Pick out and copy every line below that has the word "linecap".

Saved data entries
- - - - -
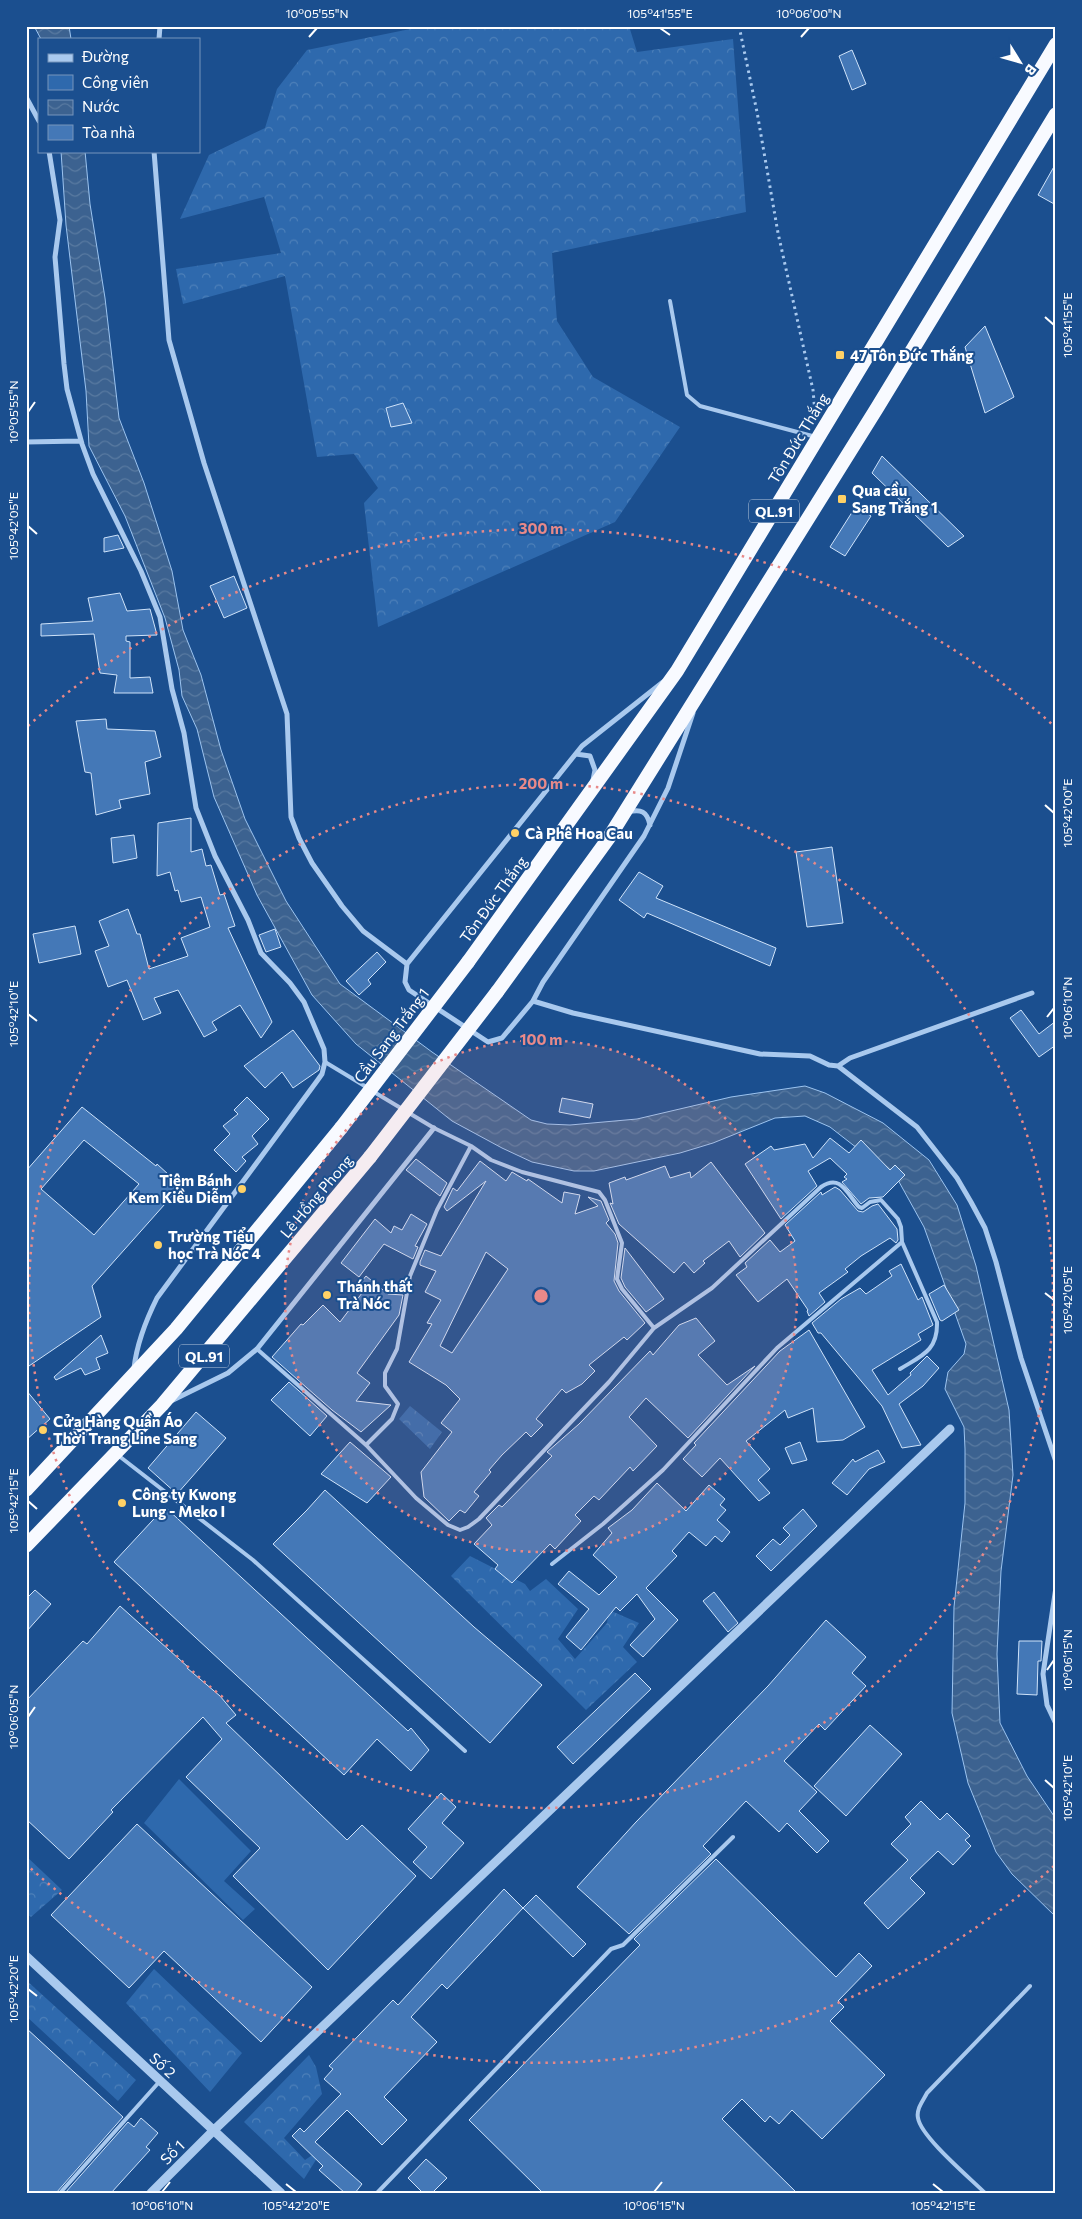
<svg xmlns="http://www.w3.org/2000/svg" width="1082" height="2219" font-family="Commissioner,sans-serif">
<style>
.green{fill:#2e69ad}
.forest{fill:url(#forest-crowns)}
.water{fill:url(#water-waves);stroke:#9cc4f0}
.building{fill:#4478b7;stroke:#cfe3fa;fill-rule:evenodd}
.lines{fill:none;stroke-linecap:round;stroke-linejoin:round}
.path{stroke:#a9c9ee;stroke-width:3;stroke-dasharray:2.5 4;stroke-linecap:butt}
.service{stroke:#a9c9ee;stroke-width:4}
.minor{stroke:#a9c9ee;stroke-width:5}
.tertiary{stroke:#a9c9ee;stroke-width:9}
.trunk{stroke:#f8faff;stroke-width:14}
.trunk-bridge{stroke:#f8faff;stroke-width:14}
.ticks{fill:none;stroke:#fff;stroke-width:2}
.ring{fill:none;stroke:#e88989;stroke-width:2.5;stroke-dasharray:2.5 5}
.poi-dot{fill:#ffd166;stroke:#1b4f8f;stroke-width:2}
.labels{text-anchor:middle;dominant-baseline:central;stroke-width:4;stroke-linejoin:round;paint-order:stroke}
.shield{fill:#1b4f8f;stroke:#bbcadd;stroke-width:1}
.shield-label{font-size:14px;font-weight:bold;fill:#fff}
.poi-label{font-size:15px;font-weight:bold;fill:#fff;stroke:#1b4f8f;text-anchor:start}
.street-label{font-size:15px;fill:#fff;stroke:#1b4f8f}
.centre{fill:#e88989;stroke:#1b4f8f;stroke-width:2.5}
.ring-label{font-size:15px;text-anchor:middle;font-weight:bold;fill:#e88989;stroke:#1b4f8f;stroke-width:4;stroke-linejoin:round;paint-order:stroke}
.neatline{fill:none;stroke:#fff;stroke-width:2}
.ticks-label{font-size:12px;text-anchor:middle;fill:#fff}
</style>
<defs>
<pattern id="forest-crowns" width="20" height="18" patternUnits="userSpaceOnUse" patternTransform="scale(1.25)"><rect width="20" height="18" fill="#2e69ad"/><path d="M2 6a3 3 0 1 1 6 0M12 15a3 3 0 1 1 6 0" fill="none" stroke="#4d80b9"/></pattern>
<pattern id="water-waves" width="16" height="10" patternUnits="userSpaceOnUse" patternTransform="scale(1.25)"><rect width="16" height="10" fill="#3c6290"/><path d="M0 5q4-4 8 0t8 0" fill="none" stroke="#597aa1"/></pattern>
</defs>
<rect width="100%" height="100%" fill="#1b4f8f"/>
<path class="green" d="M179 1779 251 1851 224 1881 255 1909 243 1920 144 1823Z"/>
<path class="forest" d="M425 26H629L637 52 733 39 746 212 552 253 557 321 593 377 680 427 615 522 378 627 364 503 378 488 354 454 317 457 285 276 183 304 176 269 281 253 264 197 180 219 209 155 265 128 277 89 307 50Z
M410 1406 442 1432 430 1449 399 1419Z
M470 1556 525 1584 530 1591 546 1579 578 1609 558 1639 575 1659 607 1623 609 1610 639 1623 623 1647 637 1662 586 1710 451 1576Z
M26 1856 62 1890 31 1917 26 1913Z
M154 1969 242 2053 210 2092 126 2003Z
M26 1980 136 2080 118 2101 26 2016Z
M309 2055 316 2067 322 2094 284 2138 305 2160 324 2147 304 2179 244 2122Z"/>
<path class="water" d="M34 26H69L71 39H41Z
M61 151H85L90 204 105 298 119 418 144 483 172 571 183 630 201 675 221 750 245 819 286 901 340 984 432 1052 531 1120 547 1124 570 1125 637 1119 731 1097 805 1086 825 1093 883 1123 929 1160 957 1205 976 1266 1009 1410 1013 1475 1001 1571 997 1654 1000 1723 1027 1776 1056 1819V1917L1012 1874 996 1852 968 1783 952 1713 954 1607 965 1503V1449L964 1427 945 1389 948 1372 964 1354 966 1344 924 1227 898 1180 830 1127 805 1116 775 1118 713 1143 680 1153 594 1171H574L532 1162 502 1148 452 1121 356 1044 312 995 257 895 214 797 197 729 182 696 179 670 165 618 125 516 89 446 86 391 66 225Z"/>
<path class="building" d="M852 50 866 84 852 90 839 56Z
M1056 163V205L1038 195Z
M985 326 1014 397 985 413 965 347Z
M403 403 412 423 391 427 386 408Z
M882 456 964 536 948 547 872 473Z
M856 506 871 516 845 556 830 547Z
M118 535 124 548 104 552V538Z
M234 576 247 608 224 618 210 586Z
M120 593 127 611 150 609 157 635 126 636V641L130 642V678L150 677 153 693H114L117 675 100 673 94 634 41 636V624L93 621 88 598Z
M106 719 107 729 155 731 161 757 145 762 150 794 119 800 121 808 96 815 91 773 85 772 76 721Z
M191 818V852L202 849 206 866 211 865 220 895 224 894 235 926 228 928 272 1022 261 1038 240 1005 212 1022 217 1030 204 1037 178 990 154 998 161 1013 143 1020 127 980 108 987 95 951 109 946 99 921 128 909 137 934H140L149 969 188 956 181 938 210 927 201 897 181 902 178 890 175 891 170 872 157 876 158 823Z
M134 835 137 858 113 863 111 838Z
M832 847 843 923 807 927 796 852Z
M639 872 663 886 656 898 776 948 770 966 647 913 644 918 619 900Z
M75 926 81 954 39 963 33 934Z
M275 929 281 947 266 952 259 935Z
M377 952 386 962 368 980 371 984 359 995 346 981Z
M1021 1010 1039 1034 1056 1021V1045L1039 1057 1010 1018Z
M293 1030 320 1066 319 1070 293 1088 282 1072 265 1088 244 1066Z
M247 1097 269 1119 252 1136 258 1144 242 1157 246 1161 236 1172 214 1150 230 1134 223 1126 238 1114 234 1110Z
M562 1098 593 1104 590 1118 559 1112Z
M82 1107 156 1166 157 1164 181 1186 92 1286 101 1317 26 1368V1171ZM84 1140 139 1184 94 1235 41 1189Z
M830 1138 849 1153 861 1140 890 1170 895 1165 905 1175 883 1197 869 1198 861 1204 842 1182 847 1179 844 1177 847 1174 830 1158 808 1171 817 1186 781 1219 745 1164 771 1146 774 1150 805 1144 813 1158Z
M416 1159 447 1183 440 1196 406 1170Z
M480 1161 506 1181 512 1172 527 1181 528 1179 562 1203 564 1192 580 1195 575 1214 598 1206 588 1197 601 1201 609 1220 606 1223 615 1234 618 1243 614 1281 619 1291 645 1323 627 1340 624 1337 589 1365 595 1371 582 1384 566 1393 562 1389 536 1419 543 1425 531 1437 526 1432 502 1455 489 1470 491 1472 474 1492 479 1496 465 1513 460 1510 449 1521 424 1497 421 1472 452 1432 441 1423 460 1399 446 1385 409 1362 432 1324 427 1323 441 1300 425 1292 436 1271 420 1265V1262L425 1250 441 1256 486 1181 447 1211 444 1207 453 1188 457 1191ZM486 1252 508 1269 452 1353 440 1346Z
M711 1162 765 1233 740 1257 729 1241 703 1261 705 1263 694 1273 684 1262 674 1273 619 1224 610 1203 613 1204 609 1183 625 1177 626 1180 665 1166 670 1178 690 1172 691 1178Z
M835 1187 840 1190 858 1211 863 1212 872 1206 878 1204 897 1229 898 1240 896 1243 890 1238 861 1256 845 1269 848 1272 819 1293 825 1302 809 1316 807 1311 808 1310 787 1279 758 1302 736 1275 747 1267 745 1263 770 1240 780 1252 795 1241 785 1225 821 1192 822 1195Z
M411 1214 427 1224 415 1246 418 1247 413 1259 384 1244 359 1277 341 1263 375 1219 391 1233 394 1226 402 1230Z
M625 1248 664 1299 646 1312 625 1287 621 1278Z
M901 1264 918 1300 922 1297 933 1325 918 1334 921 1340 872 1370 888 1395 911 1375 910 1373 927 1356 939 1368 923 1386 899 1404 921 1445 902 1448 882 1406 821 1333H818L812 1323 841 1299 860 1288 866 1294 892 1276 889 1271Z
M366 1276 388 1294 403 1295 399 1315 357 1373 370 1383 356 1401 391 1405 361 1432 332 1410 272 1357 301 1324 303 1325 323 1305 340 1322 362 1293 356 1288Z
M944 1285 959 1310 942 1321 940 1320 929 1294Z
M696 1318 715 1341 698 1355 727 1385 755 1366 688 1438 646 1398 629 1417 657 1446 633 1471 630 1467 599 1500 594 1496 575 1515 581 1521 555 1549 550 1544 512 1583 495 1569 498 1565 474 1544 492 1525 486 1518 499 1505 502 1507 552 1456 547 1452 579 1424 650 1351 653 1355 679 1325Z
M809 1330 865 1427 843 1440 817 1442 813 1408 788 1418 785 1410 746 1441 770 1469 758 1480 770 1493 759 1501 720 1458 702 1477 683 1459 696 1445 694 1443 780 1351Z
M101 1335 108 1353 96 1358 100 1369 85 1375 81 1368 56 1380 54 1377Z
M289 1382 327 1416 310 1436 271 1400Z
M26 1390 50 1419 26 1440Z
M196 1412 226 1438 177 1494 148 1468Z
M350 1442 391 1477 367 1503 321 1474Z
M800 1442 807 1460 792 1464 785 1448Z
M878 1450 885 1462 869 1469 847 1495 832 1483 853 1459 855 1462Z
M657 1483 686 1511 709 1485 725 1499 720 1505 726 1510 717 1520 730 1532 722 1542 715 1536 706 1546 689 1532 672 1551 677 1556 646 1588 678 1620 643 1657 630 1645 655 1619 637 1594 620 1611 616 1607 581 1650 566 1637 589 1609 558 1584 569 1571 599 1595 617 1577 593 1555 612 1533 608 1528 632 1510Z
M325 1490 474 1627 542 1685 490 1743 273 1544 307 1510Z
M165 1507 408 1731 411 1728 429 1750 411 1771 377 1739 344 1775 114 1562Z
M803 1509 817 1526 771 1571 756 1556 773 1539 780 1545 790 1535 783 1528Z
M35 1590 51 1604 26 1632V1599Z
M714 1592 738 1623 728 1632 703 1601Z
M120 1606 188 1667 187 1668 220 1696 236 1715 226 1723 347 1840 362 1825 416 1876 328 1970 233 1876 260 1848 186 1777 222 1739 203 1717 111 1810 113 1812 69 1859 26 1819V1701L83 1641 87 1644Z
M826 1620 866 1657 852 1673 866 1686 825 1730 819 1724 784 1761 817 1792 799 1811 829 1841 817 1853 787 1823 779 1832 746 1801 703 1846 711 1854 629 1934 577 1887 636 1822 768 1686Z
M1019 1641H1042L1041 1661H1038L1037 1695 1017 1694Z
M635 1673 651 1689 573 1764 557 1747Z
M870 1725 902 1754 846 1816 814 1786Z
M441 1793 456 1807 442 1823 464 1843 431 1879 413 1862 427 1847 408 1829Z
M921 1801 940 1820 947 1813 970 1836 965 1840 971 1846 953 1865 938 1851 910 1878 925 1893 888 1929 864 1903 908 1860 891 1844 911 1824 905 1817Z
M137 1824 312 1987 261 2042 164 1951 129 1988 51 1915Z
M716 1859 836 1977 859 1953 872 1966 838 2001 844 2007 830 2021 885 2075 822 2139 792 2110 779 2124 770 2116 765 2122 742 2099 722 2119 797 2193H543L469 2120 640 1945 634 1939Z
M504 1889 523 1908 447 1989 442 1984 411 2017 437 2042 384 2097 407 2120 382 2145 347 2110 315 2142 362 2184 355 2193H345L319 2170 323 2166 292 2136 300 2128 304 2132 341 2094 324 2079 333 2069 329 2066 393 2000 398 2005Z
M536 1895 586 1944 573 1957 523 1908Z
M26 2028 123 2117 56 2193H26Z
M141 2118 158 2133 146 2147 150 2150 111 2193H65L128 2122 134 2127Z
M426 2159 447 2178 432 2193H423L408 2178Z"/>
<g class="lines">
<path class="path" d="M739 26 757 112 778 233 813 390 815 413"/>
<path class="service" d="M670 301 687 395 700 406 816 437
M325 1062 368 1088
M374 1092 434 1128 471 1146 491 1160 522 1172 599 1192 605 1200 622 1243 617 1279 622 1289 654 1328
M257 1349 366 1445 416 1498 448 1525 460 1530 468 1527 479 1519 609 1382 654 1328 712 1288 821 1187C841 1173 847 1194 859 1207L862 1208 870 1202 881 1200 898 1219 901 1227 902 1242 937 1322C938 1351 921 1356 900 1369
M366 1445 392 1419 398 1404 385 1386V1373L397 1349 410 1276 437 1210 471 1146
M119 1456 253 1560 465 1751
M552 1564 603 1524 663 1470 777 1348 902 1242
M60 2193 160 2081
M377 2193 611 1949 623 1945 733 1837
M985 2193C970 2178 921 2137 918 2118 916 2109 923 2101 927 2093L1030 1986"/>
<path class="minor" d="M159 39 160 26
M26 97 39 121
M49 151 60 220 55 257 64 364 67 389 82 444 93 474 141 571 160 617 172 689 184 733 196 808 215 856 248 920 261 953 290 983 304 1002 324 1049 325 1062 322 1074 317 1081 157 1298C146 1320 137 1342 134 1368
M154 151 169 340 204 463 287 714 291 817 299 838 312 863 342 906 363 931 407 964 582 746 663 682
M26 442 81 441
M693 713 668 788 644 836 543 982 533 1001 573 1013 760 1054 810 1056 829 1065 838 1066 850 1058 1032 993
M576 754 590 756 595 770 593 780
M628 812C641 809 647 811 650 825
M407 964 405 982 409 990 488 1042 502 1038 533 1001
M838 1066 917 1127 957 1178 971 1202 985 1228 996 1262 1021 1358 1056 1462
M171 1401 228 1373 257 1349 434 1128
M1056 1587 1043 1674 1047 1705 1056 1724"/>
<path class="tertiary" d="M26 1956 281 2193
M151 2193 213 2131 950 1429"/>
<path class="trunk" d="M468 962 677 671 1056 44
M497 992 608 839 877 408 1056 114
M26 1490 176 1329 341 1128
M26 1546 162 1405 370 1157"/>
<path class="trunk-bridge" d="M341 1128 468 962
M370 1157 497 992"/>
</g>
<path class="ticks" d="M660 28 670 35M309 37 317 28M801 37 809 28M1045 317 1054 325M28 412 35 402M28 526 37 534M1045 805 1054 813M28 1014 37 1021M1047 1017 1054 1008M1045 1293 1054 1300M28 1501 37 1509M1047 1670 1054 1660M28 1717 35 1707M1045 1780 1054 1788M28 1989 37 1996M286 2184 296 2192M933 2184 943 2192M162 2192 170 2182M654 2192 662 2182"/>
<circle cx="541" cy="1296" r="256" fill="#e88989" fill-opacity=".12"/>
<g class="ring">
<circle cx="541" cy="1296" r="256"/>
<circle cx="541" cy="1296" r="512"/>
<path d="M1054 1866A767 767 0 0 1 28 1866M28 726A767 767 0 0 1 1054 726"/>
</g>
<g class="poi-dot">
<rect x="835" y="350" width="10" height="10" rx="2.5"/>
<rect x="837" y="494" width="10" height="10" rx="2.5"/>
<circle cx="515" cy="833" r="5"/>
<circle cx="242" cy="1189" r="5"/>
<circle cx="158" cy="1245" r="5"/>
<circle cx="327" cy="1295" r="5"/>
<circle cx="43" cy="1430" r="5"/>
<circle cx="122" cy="1503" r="5"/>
</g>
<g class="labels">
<g class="shield">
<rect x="749" y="499.5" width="50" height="23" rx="4"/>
<rect x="179" y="1344.5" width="50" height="23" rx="4"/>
</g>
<g class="shield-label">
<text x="774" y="511">QL.91</text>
<text x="204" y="1356">QL.91</text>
</g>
<g class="poi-label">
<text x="850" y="355">47 Tôn Đức Thắng</text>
<text x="852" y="490">Qua cầu<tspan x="852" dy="17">Sang Trắng 1</tspan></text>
<text x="525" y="833">Cà Phê Hoa Cau</text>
<text x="232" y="1180" text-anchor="end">Tiệm Bánh<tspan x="232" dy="17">Kem Kiều Diễm</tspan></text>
<text x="168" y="1236">Trường Tiểu<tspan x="168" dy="17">học Trà Nóc 4</tspan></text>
<text x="337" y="1286">Thánh thất<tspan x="337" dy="17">Trà Nóc</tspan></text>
<text x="53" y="1421">Cửa Hàng Quần Áo<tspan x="53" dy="17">Thời Trang Line Sang</tspan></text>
<text x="132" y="1494">Công ty Kwong<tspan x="132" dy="17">Lung - Meko I</tspan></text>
</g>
<g class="street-label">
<text transform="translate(798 438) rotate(-59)">Tôn Đức Thắng</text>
<text transform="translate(493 899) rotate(-54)">Tôn Đức Thắng</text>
<text transform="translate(391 1035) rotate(-53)">Cầu Sang Trắng 1</text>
<text transform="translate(316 1196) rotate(-50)">Lê Hồng Phong</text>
<text transform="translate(163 2065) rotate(43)">Số 2</text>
<text transform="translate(172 2152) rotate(-45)">Số 1</text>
</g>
</g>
<circle cx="541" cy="1296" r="8" class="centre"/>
<g class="ring-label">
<text x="541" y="534">300 m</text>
<text x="541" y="789">200 m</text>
<text x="541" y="1045">100 m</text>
</g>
<rect width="1082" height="2219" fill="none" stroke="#1b4f8f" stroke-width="55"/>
<rect x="38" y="38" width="162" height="115" fill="#1b4f8f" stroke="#7695bc"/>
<rect x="48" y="54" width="25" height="8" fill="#a9c9ee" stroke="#7695bc"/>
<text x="82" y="62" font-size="15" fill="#ffffff">Đường</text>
<rect x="48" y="75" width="25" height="15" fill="#2e69ad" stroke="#7695bc"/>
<text x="82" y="88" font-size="15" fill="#ffffff">Công viên</text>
<rect x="48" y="100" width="25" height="15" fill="url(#water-waves)" stroke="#7695bc"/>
<text x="82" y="112" font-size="15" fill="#ffffff">Nước</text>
<rect x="48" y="125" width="25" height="15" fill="#4478b7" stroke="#7695bc"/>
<text x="82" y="138" font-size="15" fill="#ffffff">Tòa nhà</text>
<g transform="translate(1020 62) rotate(127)" stroke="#1b4f8f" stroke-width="4" paint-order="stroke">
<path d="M0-4L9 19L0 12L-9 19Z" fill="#ffffff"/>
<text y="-8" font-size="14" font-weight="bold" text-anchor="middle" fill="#ffffff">B</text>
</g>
<rect x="28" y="28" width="1026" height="2164" class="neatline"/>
<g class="ticks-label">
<text x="317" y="18">10°05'55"N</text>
<text x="660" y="18">105°41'55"E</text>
<text x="809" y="18">10°06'00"N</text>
<text transform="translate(1068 325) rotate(-90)" y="4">105°41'55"E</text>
<text transform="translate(14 412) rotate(-90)" y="4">10°05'55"N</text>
<text transform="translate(14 526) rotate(-90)" y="4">105°42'05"E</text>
<text transform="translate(1068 813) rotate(-90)" y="4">105°42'00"E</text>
<text transform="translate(1068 1008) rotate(-90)" y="4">10°06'10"N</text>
<text transform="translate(14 1014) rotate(-90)" y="4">105°42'10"E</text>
<text transform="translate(1068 1300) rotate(-90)" y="4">105°42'05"E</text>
<text transform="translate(14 1501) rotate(-90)" y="4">105°42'15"E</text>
<text transform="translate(1068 1660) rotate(-90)" y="4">10°06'15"N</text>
<text transform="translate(14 1717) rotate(-90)" y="4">10°06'05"N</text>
<text transform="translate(1068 1788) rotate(-90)" y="4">105°42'10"E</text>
<text transform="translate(14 1989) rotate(-90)" y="4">105°42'20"E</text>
<text x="162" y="2210">10°06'10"N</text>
<text x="296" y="2210">105°42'20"E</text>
<text x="654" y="2210">10°06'15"N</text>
<text x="943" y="2210">105°42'15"E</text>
</g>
</svg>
- - - - -
- Solved problem:
.lines{fill:none;stroke-linecap:round;stroke-linejoin:round}
.path{stroke:#a9c9ee;stroke-width:3;stroke-dasharray:2.5 4;stroke-linecap:butt}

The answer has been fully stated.